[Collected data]

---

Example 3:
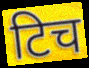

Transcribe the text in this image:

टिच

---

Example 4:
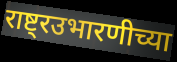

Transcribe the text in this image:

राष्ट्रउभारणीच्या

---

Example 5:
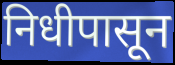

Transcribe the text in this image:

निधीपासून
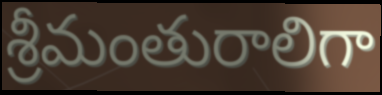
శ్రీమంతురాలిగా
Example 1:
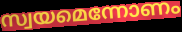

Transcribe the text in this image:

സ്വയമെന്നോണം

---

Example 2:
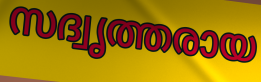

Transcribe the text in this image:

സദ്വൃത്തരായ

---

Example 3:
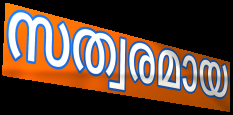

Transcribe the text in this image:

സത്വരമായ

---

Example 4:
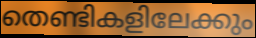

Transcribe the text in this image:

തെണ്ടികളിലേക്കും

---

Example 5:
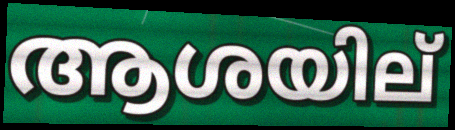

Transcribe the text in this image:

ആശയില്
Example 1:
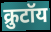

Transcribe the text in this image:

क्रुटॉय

**Problem statement:** The full text of the data above, exact and without pictures, is what to return.

**Answer space:**
---

Example 3:

Transcribe the text in this image:

टिच

---

Example 4:

Transcribe the text in this image:

राष्ट्रउभारणीच्या

---

Example 5:

Transcribe the text in this image:

निधीपासून
శ్రీమంతురాలిగా
Example 1:

Transcribe the text in this image:

സ്വയമെന്നോണം

---

Example 2:

Transcribe the text in this image:

സദ്വൃത്തരായ

---

Example 3:

Transcribe the text in this image:

സത്വരമായ

---

Example 4:

Transcribe the text in this image:

തെണ്ടികളിലേക്കും

---

Example 5:

Transcribe the text in this image:

ആശയില്
Example 1:

Transcribe the text in this image:

क्रुटॉय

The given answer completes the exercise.